(Excerpts from a dataset)

....

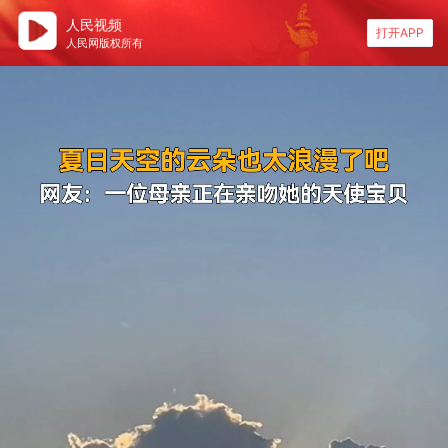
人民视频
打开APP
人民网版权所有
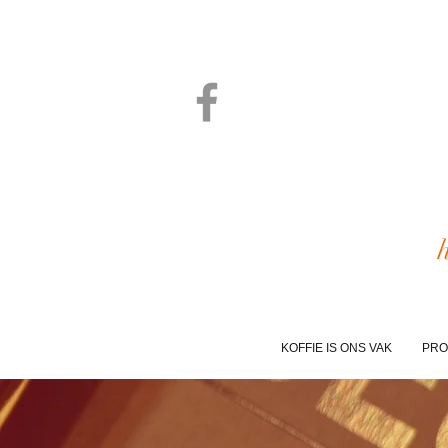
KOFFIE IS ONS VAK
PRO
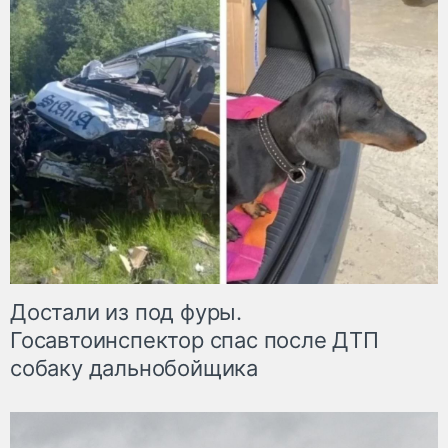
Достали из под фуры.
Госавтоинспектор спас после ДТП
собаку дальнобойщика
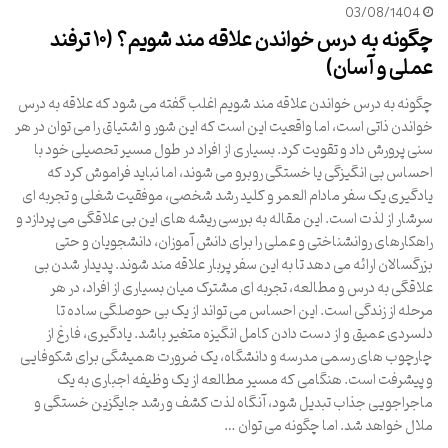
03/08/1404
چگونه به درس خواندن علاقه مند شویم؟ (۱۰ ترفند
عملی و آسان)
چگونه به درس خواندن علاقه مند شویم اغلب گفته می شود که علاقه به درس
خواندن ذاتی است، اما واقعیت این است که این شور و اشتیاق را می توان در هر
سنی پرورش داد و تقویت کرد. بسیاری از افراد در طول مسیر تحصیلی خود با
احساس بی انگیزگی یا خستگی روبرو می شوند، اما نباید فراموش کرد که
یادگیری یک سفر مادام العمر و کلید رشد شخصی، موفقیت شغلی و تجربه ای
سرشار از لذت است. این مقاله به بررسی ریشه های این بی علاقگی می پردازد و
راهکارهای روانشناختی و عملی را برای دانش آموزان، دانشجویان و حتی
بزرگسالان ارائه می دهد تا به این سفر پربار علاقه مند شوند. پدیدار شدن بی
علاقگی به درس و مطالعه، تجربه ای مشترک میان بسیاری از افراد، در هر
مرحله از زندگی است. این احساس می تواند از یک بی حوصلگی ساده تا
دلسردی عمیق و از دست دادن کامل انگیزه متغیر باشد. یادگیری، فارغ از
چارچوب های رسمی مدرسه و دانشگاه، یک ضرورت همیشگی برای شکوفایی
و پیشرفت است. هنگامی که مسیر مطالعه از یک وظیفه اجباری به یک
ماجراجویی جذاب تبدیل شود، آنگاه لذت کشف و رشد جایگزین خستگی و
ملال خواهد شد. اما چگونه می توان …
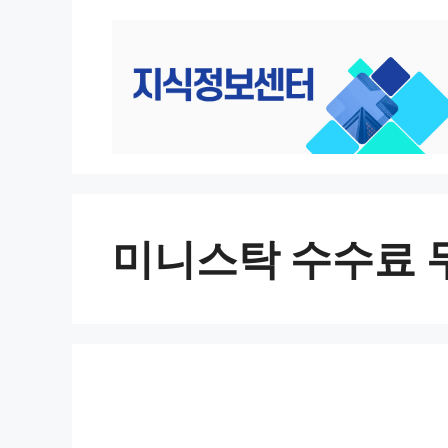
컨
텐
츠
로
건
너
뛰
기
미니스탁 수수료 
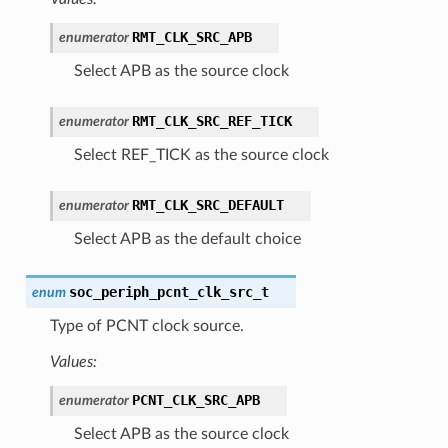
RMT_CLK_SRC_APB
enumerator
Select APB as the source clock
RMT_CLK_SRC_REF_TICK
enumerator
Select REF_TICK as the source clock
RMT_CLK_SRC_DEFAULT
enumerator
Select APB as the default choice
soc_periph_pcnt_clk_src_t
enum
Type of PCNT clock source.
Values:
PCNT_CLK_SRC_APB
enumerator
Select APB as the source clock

....

With the images left out, set down each record exactly as it appears.

TASK RESPONSE –
人民视频
打开APP
人民网版权所有
KOFFIE IS ONS VAK
PRO
Достали из под фуры.
Госавтоинспектор спас после ДТП
собаку дальнобойщика
03/08/1404
چگونه به درس خواندن علاقه مند شویم؟ (۱۰ ترفند
عملی و آسان)
چگونه به درس خواندن علاقه مند شویم اغلب گفته می شود که علاقه به درس
خواندن ذاتی است، اما واقعیت این است که این شور و اشتیاق را می توان در هر
سنی پرورش داد و تقویت کرد. بسیاری از افراد در طول مسیر تحصیلی خود با
احساس بی انگیزگی یا خستگی روبرو می شوند، اما نباید فراموش کرد که
یادگیری یک سفر مادام العمر و کلید رشد شخصی، موفقیت شغلی و تجربه ای
سرشار از لذت است. این مقاله به بررسی ریشه های این بی علاقگی می پردازد و
راهکارهای روانشناختی و عملی را برای دانش آموزان، دانشجویان و حتی
بزرگسالان ارائه می دهد تا به این سفر پربار علاقه مند شوند. پدیدار شدن بی
علاقگی به درس و مطالعه، تجربه ای مشترک میان بسیاری از افراد، در هر
مرحله از زندگی است. این احساس می تواند از یک بی حوصلگی ساده تا
دلسردی عمیق و از دست دادن کامل انگیزه متغیر باشد. یادگیری، فارغ از
چارچوب های رسمی مدرسه و دانشگاه، یک ضرورت همیشگی برای شکوفایی
و پیشرفت است. هنگامی که مسیر مطالعه از یک وظیفه اجباری به یک
ماجراجویی جذاب تبدیل شود، آنگاه لذت کشف و رشد جایگزین خستگی و
ملال خواهد شد. اما چگونه می توان …
컨
텐
츠
로
건
너
뛰
기
미니스탁 수수료 
RMT_CLK_SRC_APB
enumerator
Select APB as the source clock
RMT_CLK_SRC_REF_TICK
enumerator
Select REF_TICK as the source clock
RMT_CLK_SRC_DEFAULT
enumerator
Select APB as the default choice
soc_periph_pcnt_clk_src_t
enum
Type of PCNT clock source.
Values:
PCNT_CLK_SRC_APB
enumerator
Select APB as the source clock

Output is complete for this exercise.